Les frais de la procédure de recours, constitués en l’espèce de l’émolument d’arrêt (art. 422 al. 1 CPP), par 770 fr. (art. 20 al. 1 TFIP  [tarif des frais de procédure et indemnités en matière pénale du 28 septembre 2010 ; RSV 312.03.1]), et des frais imputables à la défense d’office (art. 422 al. 2 let. a CPP), fixés à 540 fr., plus la TVA par 43 fr. 20, soit un total de 583 fr. 20, seront mis à la charge de M.________, qui succombe (art. 428 al. 1 CPP).

 

Le remboursement à l'Etat de l'indemnité allouée au défenseur d'office de M.________ ne sera toutefois exigible que pour autant que la situation économique de ce dernier se soit améliorée (art. 135 al. 4 CPP).

 

 

 

Par ces motifs,

la Chambre des recours pénale

prononce :

 

              I.              Le recours est rejeté.

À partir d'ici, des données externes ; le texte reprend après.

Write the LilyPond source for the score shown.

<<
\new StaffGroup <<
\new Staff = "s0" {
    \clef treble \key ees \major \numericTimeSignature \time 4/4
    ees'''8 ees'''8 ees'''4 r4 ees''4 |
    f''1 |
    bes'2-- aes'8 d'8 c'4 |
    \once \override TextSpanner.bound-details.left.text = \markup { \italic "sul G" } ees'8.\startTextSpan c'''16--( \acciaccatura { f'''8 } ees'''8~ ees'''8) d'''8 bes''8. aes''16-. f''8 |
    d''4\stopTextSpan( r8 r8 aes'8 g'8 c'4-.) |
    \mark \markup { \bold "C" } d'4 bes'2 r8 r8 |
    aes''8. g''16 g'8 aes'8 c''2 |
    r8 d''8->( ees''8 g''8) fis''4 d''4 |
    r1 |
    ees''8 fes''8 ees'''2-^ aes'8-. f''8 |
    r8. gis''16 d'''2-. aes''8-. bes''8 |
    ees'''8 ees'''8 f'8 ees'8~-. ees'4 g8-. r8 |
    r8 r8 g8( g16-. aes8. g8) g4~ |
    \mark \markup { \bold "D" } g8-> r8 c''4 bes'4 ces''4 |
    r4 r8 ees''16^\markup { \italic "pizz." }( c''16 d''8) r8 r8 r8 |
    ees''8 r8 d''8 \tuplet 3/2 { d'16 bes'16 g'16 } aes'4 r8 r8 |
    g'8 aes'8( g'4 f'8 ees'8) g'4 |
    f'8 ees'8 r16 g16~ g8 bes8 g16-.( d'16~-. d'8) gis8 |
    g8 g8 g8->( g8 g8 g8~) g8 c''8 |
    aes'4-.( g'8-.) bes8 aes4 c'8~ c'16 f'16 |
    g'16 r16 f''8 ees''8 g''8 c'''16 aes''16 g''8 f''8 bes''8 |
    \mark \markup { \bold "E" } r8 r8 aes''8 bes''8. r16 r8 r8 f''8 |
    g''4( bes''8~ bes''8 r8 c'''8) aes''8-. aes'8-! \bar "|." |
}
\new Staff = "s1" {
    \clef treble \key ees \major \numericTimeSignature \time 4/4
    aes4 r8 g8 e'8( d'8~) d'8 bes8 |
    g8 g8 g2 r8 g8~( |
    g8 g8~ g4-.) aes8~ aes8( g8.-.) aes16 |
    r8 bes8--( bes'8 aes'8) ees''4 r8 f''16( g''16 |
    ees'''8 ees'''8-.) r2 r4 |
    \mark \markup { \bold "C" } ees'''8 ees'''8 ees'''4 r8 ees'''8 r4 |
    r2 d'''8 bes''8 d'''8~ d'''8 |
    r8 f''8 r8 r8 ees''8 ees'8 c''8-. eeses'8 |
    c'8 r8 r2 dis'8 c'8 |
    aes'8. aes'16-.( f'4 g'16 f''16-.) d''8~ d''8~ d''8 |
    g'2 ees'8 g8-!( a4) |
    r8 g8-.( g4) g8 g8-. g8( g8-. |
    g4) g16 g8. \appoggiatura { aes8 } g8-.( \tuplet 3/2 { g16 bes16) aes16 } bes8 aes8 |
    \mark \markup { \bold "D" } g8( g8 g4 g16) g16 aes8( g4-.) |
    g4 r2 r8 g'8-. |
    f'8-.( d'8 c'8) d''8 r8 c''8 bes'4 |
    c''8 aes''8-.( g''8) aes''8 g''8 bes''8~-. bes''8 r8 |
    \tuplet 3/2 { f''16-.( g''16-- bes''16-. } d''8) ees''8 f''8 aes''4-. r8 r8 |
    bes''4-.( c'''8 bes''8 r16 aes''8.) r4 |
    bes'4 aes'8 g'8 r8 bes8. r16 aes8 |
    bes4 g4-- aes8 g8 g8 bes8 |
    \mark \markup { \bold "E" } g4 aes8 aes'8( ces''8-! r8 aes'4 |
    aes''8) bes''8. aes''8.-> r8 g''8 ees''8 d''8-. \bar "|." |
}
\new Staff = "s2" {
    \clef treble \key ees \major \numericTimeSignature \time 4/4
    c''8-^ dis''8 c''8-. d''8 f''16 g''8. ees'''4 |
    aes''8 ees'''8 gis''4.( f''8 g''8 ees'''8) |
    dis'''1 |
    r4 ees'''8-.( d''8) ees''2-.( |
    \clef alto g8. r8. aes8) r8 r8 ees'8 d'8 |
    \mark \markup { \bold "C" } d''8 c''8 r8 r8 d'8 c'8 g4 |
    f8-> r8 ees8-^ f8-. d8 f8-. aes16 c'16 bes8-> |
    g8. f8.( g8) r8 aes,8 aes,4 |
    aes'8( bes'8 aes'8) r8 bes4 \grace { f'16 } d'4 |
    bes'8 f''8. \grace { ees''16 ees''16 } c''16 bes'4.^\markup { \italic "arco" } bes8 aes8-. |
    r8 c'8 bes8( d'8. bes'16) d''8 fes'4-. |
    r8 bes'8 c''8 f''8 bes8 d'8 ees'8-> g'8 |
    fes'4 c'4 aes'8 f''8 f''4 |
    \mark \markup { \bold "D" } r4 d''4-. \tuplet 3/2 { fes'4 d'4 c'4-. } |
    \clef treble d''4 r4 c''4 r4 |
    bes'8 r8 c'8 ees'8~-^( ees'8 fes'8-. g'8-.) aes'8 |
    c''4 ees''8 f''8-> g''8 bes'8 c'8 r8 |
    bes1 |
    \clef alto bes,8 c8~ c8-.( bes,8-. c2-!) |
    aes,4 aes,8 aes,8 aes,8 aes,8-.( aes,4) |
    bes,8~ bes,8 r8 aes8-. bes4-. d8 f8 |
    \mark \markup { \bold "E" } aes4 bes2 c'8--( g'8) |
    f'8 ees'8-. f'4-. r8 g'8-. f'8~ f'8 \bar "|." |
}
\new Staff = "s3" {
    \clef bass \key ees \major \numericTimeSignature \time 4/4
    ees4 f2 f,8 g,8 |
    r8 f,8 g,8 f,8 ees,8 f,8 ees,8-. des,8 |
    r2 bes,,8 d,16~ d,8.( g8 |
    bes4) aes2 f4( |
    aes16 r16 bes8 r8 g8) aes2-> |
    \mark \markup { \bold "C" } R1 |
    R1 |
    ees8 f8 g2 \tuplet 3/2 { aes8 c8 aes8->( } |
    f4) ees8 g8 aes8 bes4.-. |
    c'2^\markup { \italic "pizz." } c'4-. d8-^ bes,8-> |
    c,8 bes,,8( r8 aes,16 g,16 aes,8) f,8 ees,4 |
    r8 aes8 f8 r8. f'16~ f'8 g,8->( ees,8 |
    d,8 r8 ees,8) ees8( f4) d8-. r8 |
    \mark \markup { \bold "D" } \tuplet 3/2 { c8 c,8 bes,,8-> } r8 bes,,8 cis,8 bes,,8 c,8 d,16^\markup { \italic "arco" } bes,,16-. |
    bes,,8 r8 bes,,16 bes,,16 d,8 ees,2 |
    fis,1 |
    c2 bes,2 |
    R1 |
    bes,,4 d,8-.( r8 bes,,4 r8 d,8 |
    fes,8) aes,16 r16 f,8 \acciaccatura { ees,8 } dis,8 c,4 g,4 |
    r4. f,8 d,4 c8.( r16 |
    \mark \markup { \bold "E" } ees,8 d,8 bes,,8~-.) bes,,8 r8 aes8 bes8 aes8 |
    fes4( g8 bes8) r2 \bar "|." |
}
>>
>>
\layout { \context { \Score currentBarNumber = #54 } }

              II.              L’ordonnance du 30 août 2016 est confirmée.

              III.              L’indemnité allouée au défenseur d’office de M.________ est fixée à 583 fr. 20 (cinq cent huitante-trois francs et vingt centimes).

              IV.              Les frais d’arrêt, par 770 fr. (sept cent septante francs), ainsi que l’indemnité due au défenseur d’office de M.________, par 583 fr. 20 (cinq cent huitante-trois francs et vingt centimes), sont mis à la charge de ce dernier.

              V.              Le remboursement à l’Etat de l’indemnité allouée au chiffre III ci-dessus ne sera exigible que pour autant que la situation économique de M.________ se soit améliorée.

              VI.              L’arrêt est exécutoire.

 

Le président :               La greffière :

 

 

              Du

 

              Le présent arrêt, dont la rédaction a été approuvée à huis clos, est notifié, par l'envoi d'une copie complète, à :

-              Me Aurore Estoppey (pour M.________),

-              Ministère public central,

 

              et communiqué à :

‑              Mme la Présidente du Tribunal des mesures de contrainte,

-              M. le Procureur de l’arrondissement de l’Est vaudois,

 

              par l’envoi de photocopies.

             

              Le présent arrêt peut faire l'objet d'un recours en matière pénale devant le Tribunal fédéral au sens des art. 78 ss LTF (loi du 17 juin 2005 sur le Tribunal fédéral – RS 173.110). Ce recours doit être déposé devant le Tribunal fédéral dans les trente jours qui suivent la notification de l'expédition complète (art. 100 al. 1 LTF).

 

              En vertu de l’art. 135 al. 3 let. b CPP, le présent arrêt peut, en tant qu'il concerne l’indemnité d’office, faire l’objet d’un recours au sens des art. 393 ss CPP devant le Tribunal pénal fédéral (art. 37 al. 1 et 39 al. 1 LOAP [Loi fédérale du 19 mars 2010 sur l’organisation des autorités fédérales; RS 173.71]. Ce recours doit être déposé devant le Tribunal pénal fédéral dans un délai de dix jours dès la notification de l’arrêt attaqué (art. 396 al. 1 CPP).